Desember 2012 - Randy Lorena Candra

9 Desember 2012

Perjalanan sang waktu
21.360 Comments


Perasaan risau, cemas dan sedih bercampur menjadi satu. Dentuman jantung saat itu serasa mengalahkan suara petir di musim hujan. Gemericik darah yang mengalir terasa bagai tsunami menggulung bumi. Hembusan nafas bagai beliung tak beraturan. Sore itu, aku dan semua siswa kelas 9 disekolahku diminta untuk berkumpul di lapangan. Aku, Badrol dan Hasan yang sejak lama bersahabat datang dengan gaya kaku memakai tanda pengenal kami “Putih Biru”. Sore itu kami semua berkumpul di lapangan upacara tepat pukul 16.00 WIB, memakai seragam putih biru seperti  yang di instruksikan kepalas ekolah.

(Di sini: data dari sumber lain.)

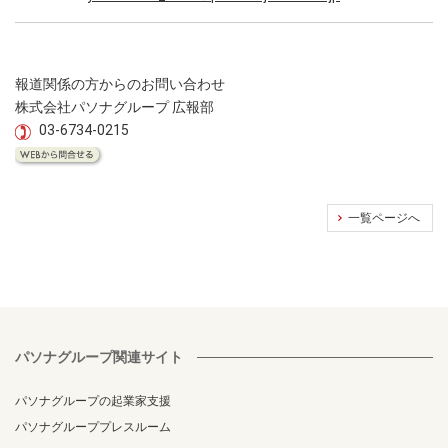
報道関係の方からのお問い合わせ
株式会社パソナグループ 広報部
03-6734-0215
一覧ページへ
パソナグループ関連サイト
パソナグループの起業家支援
パソナグループプレスルーム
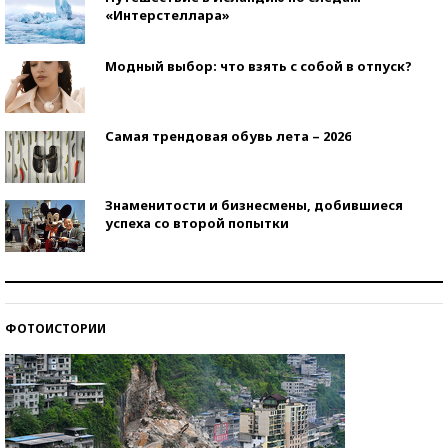
«Интерстеллара»
Модный выбор: что взять с собой в отпуск?
Самая трендовая обувь лета – 2026
Знаменитости и бизнесмены, добившиеся
успеха со второй попытки
Как защититься от солнца на курорте?
ФОТОИСТОРИИ
Кто изобрел средства связи?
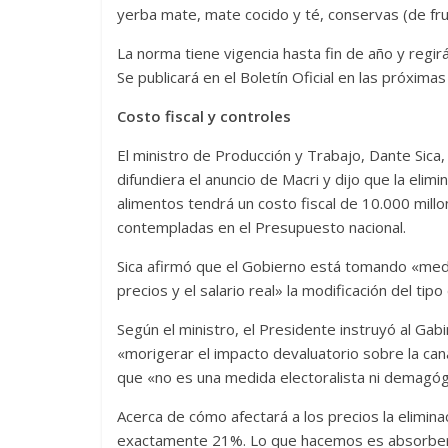
yerba mate, mate cocido y té, conservas (de fru
La norma tiene vigencia hasta fin de año y regir
Se publicará en el Boletín Oficial en las próximas
Costo fiscal y controles
El ministro de Producción y Trabajo, Dante Sic
difundiera el anuncio de Macri y dijo que la elim
alimentos tendrá un costo fiscal de 10.000 mill
contempladas en el Presupuesto nacional.
Sica afirmó que el Gobierno está tomando «med
precios y el salario real» la modificación del ti
Según el ministro, el Presidente instruyó al G
«morigerar el impacto devaluatorio sobre la cana
que «no es una medida electoralista ni demagóg
Acerca de cómo afectará a los precios la elimina
exactamente 21%. Lo que hacemos es absorber p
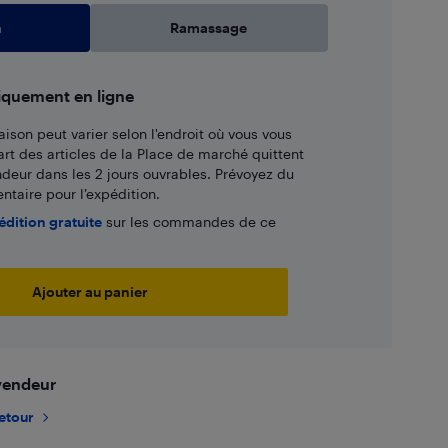
n
Ramassage
iquement en ligne
aison peut varier selon l'endroit où vous vous
art des articles de la Place de marché quittent
ndeur dans les 2 jours ouvrables. Prévoyez du
taire pour l’expédition.
édition gratuite
sur les commandes de ce
Ajouter au panier
 vendeur
retour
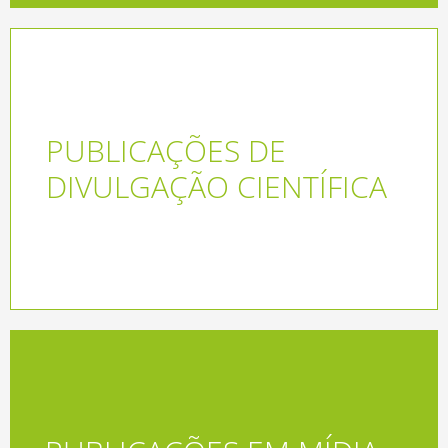
PUBLICAÇÕES DE
Acessar
DIVULGAÇÃO CIENTÍFICA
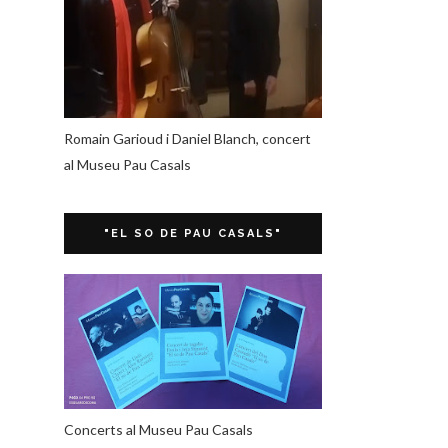
Romain Garioud i Daniel Blanch, concert
al Museu Pau Casals
"EL SO DE PAU CASALS"
Concerts al Museu Pau Casals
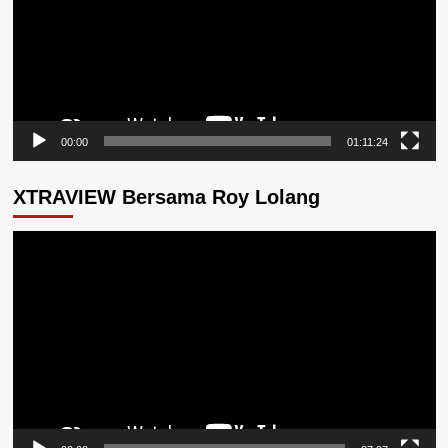
00:00
01:11:24
XTRAVIEW Bersama Roy Lolang
Pemutar
Video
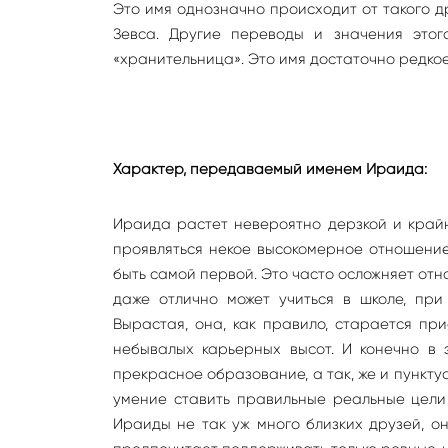
Это имя однозначно происходит от такого д
Зевса. Другие переводы и значения этог
«хранительница». Это имя достаточно редко
Характер, передаваемый именем Ираида:
Ираида растет невероятно дерзкой и край
проявляться некое высокомерное отношени
быть самой первой. Это часто осложняет от
даже отлично может учиться в школе, при
Вырастая, она, как правило, старается п
небывалых карьерных высот. И конечно в 
прекрасное образование, а так, же и пункту
умение ставить правильные реальные цели 
Ираиды не так уж много близких друзей, он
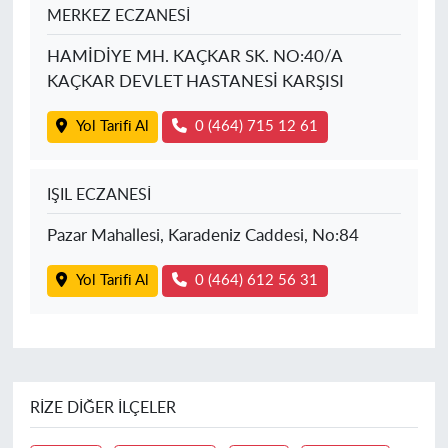
MERKEZ ECZANESİ
HAMİDİYE MH. KAÇKAR SK. NO:40/A
KAÇKAR DEVLET HASTANESİ KARŞISI
Yol Tarifi Al
0 (464) 715 12 61
IŞIL ECZANESİ
Pazar Mahallesi, Karadeniz Caddesi, No:84
Yol Tarifi Al
0 (464) 612 56 31
RIZE DIĞER İLÇELER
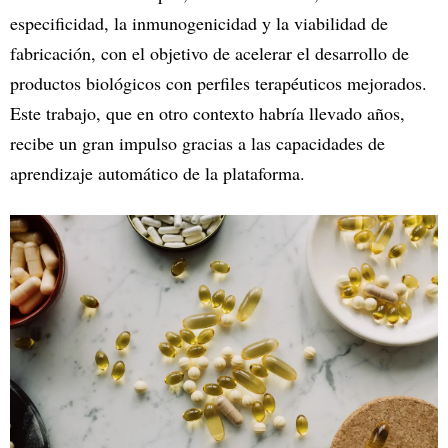
especificidad, la inmunogenicidad y la viabilidad de
fabricación, con el objetivo de acelerar el desarrollo de
productos biológicos con perfiles terapéuticos mejorados.
Este trabajo, que en otro contexto habría llevado años,
recibe un gran impulso gracias a las capacidades de
aprendizaje automático de la plataforma.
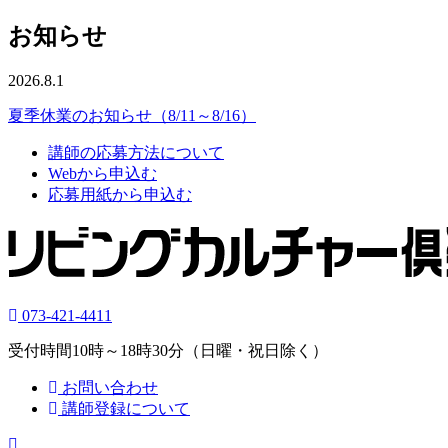
お知らせ
2026.8.1
夏季休業のお知らせ（8/11～8/16）
講師の応募方法について
Webから申込む
応募用紙から申込む
073-421-4411
受付時間10時～18時30分（日曜・祝日除く）
お問い合わせ
講師登録について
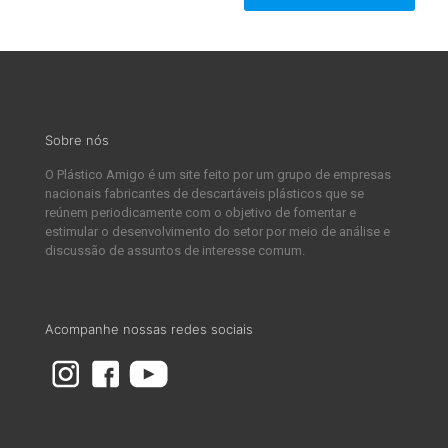
Sobre nós
O Plástico Amigo é um site feito por um grupo de empresas
nacionais fabricantes de descartáveis plásticos que se
reúnem periodicamente com o objetivo de fomentar e
estimular o desenvolvimento do setor por meio de análise e
discussão de assuntos de interesse comum.
Acompanhe nossas redes sociais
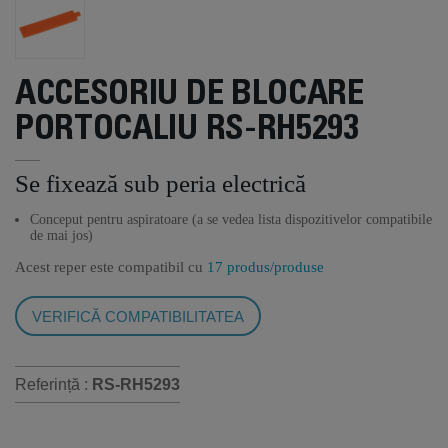
ACCESORIU DE BLOCARE
PORTOCALIU RS-RH5293
Se fixează sub peria electrică
Conceput pentru aspiratoare (a se vedea lista dispozitivelor compatibile
de mai jos)
Acest reper este compatibil cu
17 produs/produse
VERIFICĂ COMPATIBILITATEA
Referință :
RS-RH5293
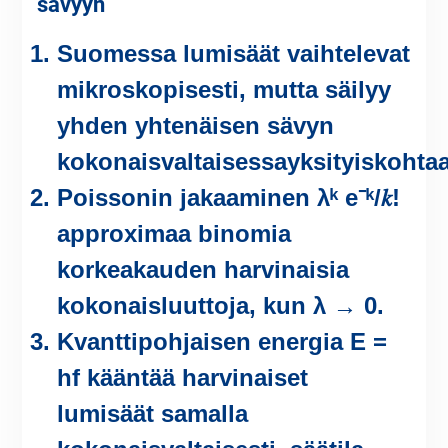
sävyyn
Suomessa lumisäät vaihtelevat
mikroskopisesti, mutta säilyy
yhden yhtenäisen sävyn
kokonaisvaltaisessayksityiskohtaa
Poissonin jakaaminen λᵏ e⁻ᵏ/𝑘!
approximaa binomia
korkeakauden harvinaisia
kokonaisluuttoja, kun λ → 0.
Kvanttipohjaisen energia E =
hf kääntää harvinaiset
lumisäät samalla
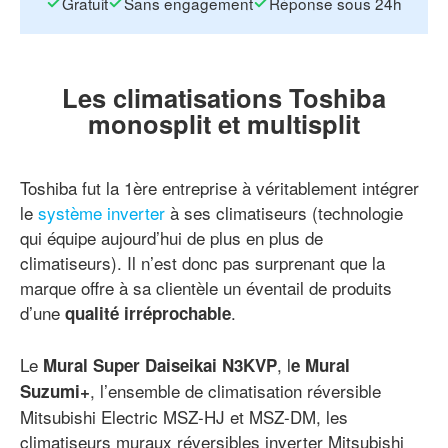
Gratuit
Sans engagement
Réponse sous 24h
Les climatisations Toshiba
monosplit et multisplit
Toshiba fut la 1ère entreprise à véritablement intégrer
le
système inverter
à ses climatiseurs (technologie
qui équipe aujourd’hui de plus en plus de
climatiseurs). Il n’est donc pas surprenant que la
marque offre à sa clientèle un éventail de produits
d’une
.
qualité irréprochable
Le
, l
Mural Super Daiseikai N3KVP
e Mural
, l’ensemble de climatisation réversible
Suzumi+
Mitsubishi Electric MSZ-HJ et MSZ-DM, les
climatiseurs muraux réversibles inverter Mitsubishi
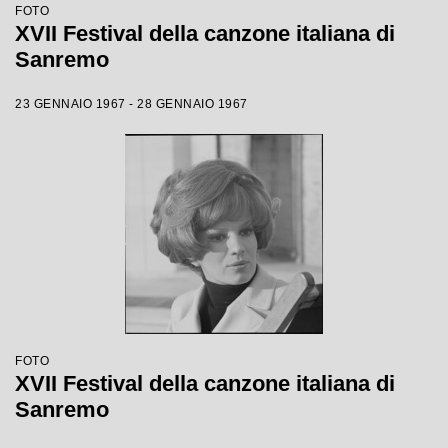
FOTO
XVII Festival della canzone italiana di
Sanremo
23 GENNAIO 1967 - 28 GENNAIO 1967
FOTO
XVII Festival della canzone italiana di
Sanremo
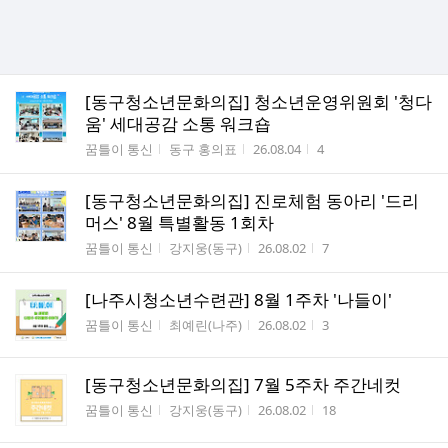
[동구청소년문화의집] 청소년운영위원회 '청다
움' 세대공감 소통 워크숍
게시판명
작성자
작성시간
조회수
꿈틀이 통신
동구 홍의표
26.08.04
4
[동구청소년문화의집] 진로체험 동아리 '드리
머스' 8월 특별활동 1회차
게시판명
작성자
작성시간
조회수
꿈틀이 통신
강지웅(동구)
26.08.02
7
[나주시청소년수련관] 8월 1주차 '나들이'
게시판명
작성자
작성시간
조회수
꿈틀이 통신
최예린(나주)
26.08.02
3
[동구청소년문화의집] 7월 5주차 주간네컷
게시판명
작성자
작성시간
조회수
꿈틀이 통신
강지웅(동구)
26.08.02
18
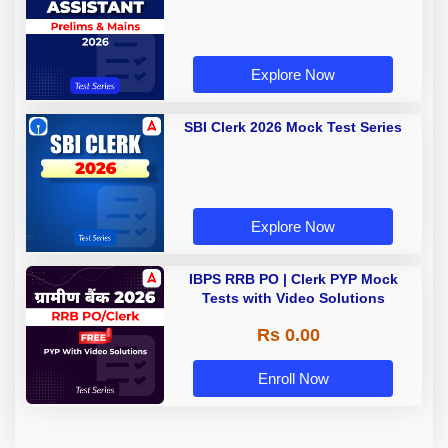
Explore Now
SBI Clerk 2026 Mock Test Series
Explore Now
IBPS RRB PO | Clerk PYP Mock
Tests with Video Solutions
Rs 0.00
Enroll Now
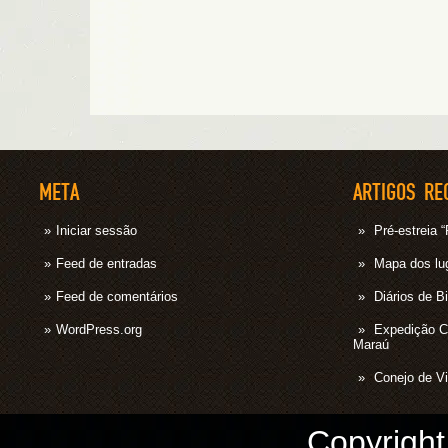
META
ARTIGOS RE
Iniciar sessão
Pré-estrei
Feed de entradas
Mapa dos lug
Feed de comentários
Diários de B
WordPress.org
Expedição 
Maraú
Conejo de Vi
Copyrigh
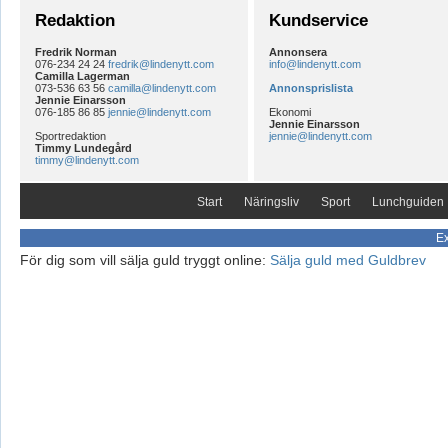
Redaktion
Kundservice
Fredrik Norman
Annonsera
076-234 24 24
fredrik@lindenytt.com
info@lindenytt.com
Camilla Lagerman
073-536 63 56
camilla@lindenytt.com
Annonsprislista
Jennie Einarsson
076-185 86 85
jennie@lindenytt.com
Ekonomi
Jennie Einarsson
Sportredaktion
jennie@lindenytt.com
Timmy Lundegård
timmy@lindenytt.com
Start
Näringsliv
Sport
Lunchguiden
Ex
För dig som vill sälja guld tryggt online:
Sälja guld med Guldbrev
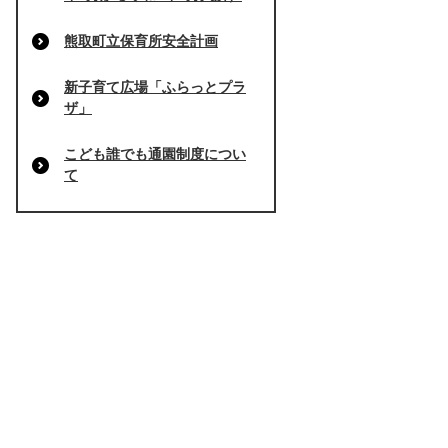
熊取町立保育所安全計画
新子育て広場「ふらっとプラ
ザ」
こども誰でも通園制度につい
て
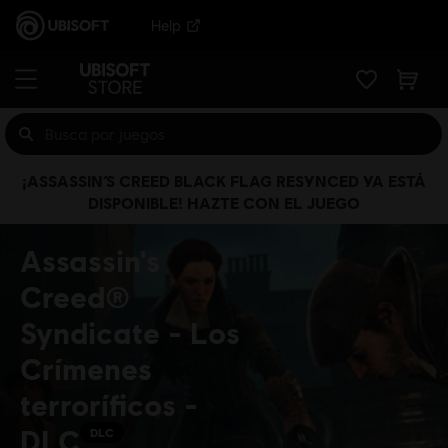
Help
¡ASSASSIN’S CREED BLACK FLAG RESYNCED YA ESTÁ
DISPONIBLE! HAZTE CON EL JUEGO
Assassin's
Creed®
Syndicate - Los
Crímenes
terroríficos -
DLC
DLC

Kami berbaris rapi tanpa berani bertingkah karena dalam hati kami saat itu ada perasaan takut yang coba kami sembunyikan. Sejurus kemudian pemimpin sekolah naik ke podium upacara,para wali kelas diminta untuk membagikan amplop keseluruh siswa di lapangan. Bagaikan prajurit yang dikomandoi olehJendral, para wali kelas segera membagikan amplop keseluruh siswa. Kemudian sang pemimpin sekolah meminta kami untuk membuka dan membaca isi amplop tersebut. Aku sempat bingung, amplop apa ini?. Pertanyaan itu terus muncul dalam pikiranku. Dalam kebingungan itu aku tetap melaksanakan perintah kepala sekolah. Setelah membuka amplop itu mataku tertuju pada satu kata “LULUS”. Satu kata itulah yang selama berhari-hari belakangan selalu kami tunggu dan kata itulah yang menjawab segala kerisauan dalam hati kami.
‘Duaarrr’….

Tiba-tiba suara petir membuyarkan lamunanku. Pagi itu gerimis menemani diriku yang dilanda kegalauan.
Aku segera mengambil tas dan memakai sepatu untuk melanjutkan aktivitas rutinku sebagai pejuang ilmu. Pagi itu aku tiba di sekolah dengan semangat luar biasa. Rasanya aku ingin melahap semua ilmu yang disuapkan oleh guru.  Aku sadar waktuku disekolah ini hanya sebentar lagi,  karena kini aku telah berada di tingkat teratas alam putih abu-abu.

Jam pelajaran pertama dimulai.
10 menit berlalu guru yang masuk jam pertama belum juga menunjukkan diri. Sampai 1 jam berlalu guru itu belum juga menunjukkan diri. Semangatku untuk melahap pelajaran mulai hilang. Saat aku termenung, salah seorang teman sekelasku mengajakku pergi kekantin yang sebenarnya sangat dilarang. Namun entah setan apa yang masuk dalam pikiranku saat itu, aku pun tidak menolak ajakannya. Aku merasa ada sesuatu yang berbeda. Hari demi hari selalu aku habiskan bersama kebiasaan baru yang menyesatkan ini. Aku selalu pergi kekantin ketika guru tidak masuk.Dan akhirnya aku terbiasa.

2 bulan berlalu, kami satu kelas dihukum lari keliling lapangan karena tidak mengerjakan tugas. Saat itulah timbul perasaan menyesal dalam diriku, kenapa aku menjadi seperti ini. Dalam hati aku merintih “YaTuhan, kembalikan semangat belajarku yang dulu”.
Sekarang, aku mencoba kembali menata kehidupanku yang dulu sempat hilang karena kebiasaan yang menyesatkan. Aku menjadi lebih giat belajar karena yang ada dalam pikiranku saat ini adalah bagaimana cara mengulang momen 3 tahun silam. Momen dimana aku dan sahabatku meneriakkan satu kata “LULUS”.